**Page extract**
╭──

Quickstart#

Attention

See the section on environment variable configuration for compiling and linking the clexulator. Here we assume the environment has been configured before launching Python.

Construct ClexBasisSpecs#

A ClexBasisSpecs object is used to define a cluster expansion basis set by specifying:

Given a Prim, ClexBasisSpecs can be constructed directly, or more conveniently by using one of the following methods:

Example 1: Construct a ClexBasisSpecs object using make_clex_basis_specs()

import libcasm.configuration as casmconfig
import libcasm.xtal.prims as xtal_prims
from casm.bset import make_clex_basis_specs

# Construct a ternary FCC prim
xtal_prim = xtal_prims.FCC(
    r=0.5,
    occ_dof=["A", "B", "C"],
)
prim = casmconfig.Prim(xtal_prim)

# Construct ClexBasisSpecs
# max_length: list[float] | None
#     The maximum site-to-site distance by cluster size
#     (i.e. null, point, pair, triplet clusters).
#     For a periodic cluster expansion, the null and point
#     distances are arbitrary and can be set to 0.0.
# occ_site_basis_functions_specs: str | list[dict] | None
#     Function type for occupation DoFs
clex_basis_specs = make_clex_basis_specs(
    prim=prim,
    max_length=[0.0, 0.0, 3.01, 2.01],
    occ_site_basis_functions_specs="occupation",
)

╰──

**Directive 1**
List every keyword argument passed to a function call in the code example of the quickstart, along with the value given to each.
**Directive 2**
Carry on the quickstart from the point where its text ends, writing the next part in the same style.

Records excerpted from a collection
╭──

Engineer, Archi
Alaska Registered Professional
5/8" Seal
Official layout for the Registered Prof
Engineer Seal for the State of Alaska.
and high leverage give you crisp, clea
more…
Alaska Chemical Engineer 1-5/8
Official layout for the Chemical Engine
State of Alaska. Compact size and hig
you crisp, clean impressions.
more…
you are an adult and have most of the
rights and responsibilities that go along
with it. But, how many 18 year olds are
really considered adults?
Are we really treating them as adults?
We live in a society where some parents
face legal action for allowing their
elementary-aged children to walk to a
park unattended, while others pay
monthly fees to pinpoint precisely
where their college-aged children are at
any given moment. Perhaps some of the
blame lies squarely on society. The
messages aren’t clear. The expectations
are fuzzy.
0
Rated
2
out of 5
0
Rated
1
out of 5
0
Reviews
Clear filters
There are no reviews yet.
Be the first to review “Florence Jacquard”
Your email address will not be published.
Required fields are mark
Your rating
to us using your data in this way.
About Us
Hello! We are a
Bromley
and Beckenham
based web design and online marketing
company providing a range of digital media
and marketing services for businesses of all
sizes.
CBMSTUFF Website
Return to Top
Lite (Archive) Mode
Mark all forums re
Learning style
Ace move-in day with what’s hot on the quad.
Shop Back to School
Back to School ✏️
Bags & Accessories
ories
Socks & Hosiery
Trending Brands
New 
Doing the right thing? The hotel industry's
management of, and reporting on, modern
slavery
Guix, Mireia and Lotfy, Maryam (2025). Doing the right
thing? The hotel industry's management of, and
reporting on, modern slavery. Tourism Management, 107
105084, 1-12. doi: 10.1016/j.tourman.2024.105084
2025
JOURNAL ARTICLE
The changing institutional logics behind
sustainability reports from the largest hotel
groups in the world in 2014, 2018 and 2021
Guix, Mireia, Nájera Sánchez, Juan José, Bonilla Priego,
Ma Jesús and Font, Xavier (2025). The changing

╰──

**Your response 1**
r=0.5
occ_dof=["A", "B", "C"]
prim=prim
max_length=[0.0, 0.0, 3.01, 2.01]
occ_site_basis_functions_specs="occupation"

**Your response 2**
Example 2: Construct a ClexBasisSpecs object from a Python dict

import libcasm.configuration as casmconfig
import libcasm.xtal.prims as xtal_prims
from casm.bset.cluster_functions import ClexBasisSpecs

# Construct a ternary FCC prim
xtal_prim = xtal_prims.FCC(
    r=0.5,
    occ_dof=["A", "B", "C"],
)
prim = casmconfig.Prim(xtal_prim)

# Define a cluster expansion basis set using a Python dict
clex_basis_specs = ClexBasisSpecs.from_dict(
    data={
        "basis_function_specs": {
            "dof_specs": {"occ": {"site_basis_functions": "occupation"}}
        },
        "cluster_specs": {
            "orbit_branch_specs": {
                "0": {"max_length": 0.0},
                "1": {"max_length": 0.0},
                "2": {"max_length": 3.01},
                "3": {"max_length": 2.01},
            },
        },
    },
    prim=prim,
)

Write clexulator source code#

CASM generates custom code for very efficient calculation of basis functions given a particular Prim and choice of cluster expansion basis functions. This source code is written to a file and then may be compiled, linked, and used with the class Clexulator (clexulator = CLuster EXpansion calcULATOR). For more details, see The CASM Clexulator.

The method casm.bset.write_clexulator() takes ClexBasisSpecs to specify the choice of cluster expansion basis functions, and writes the clexulator source code.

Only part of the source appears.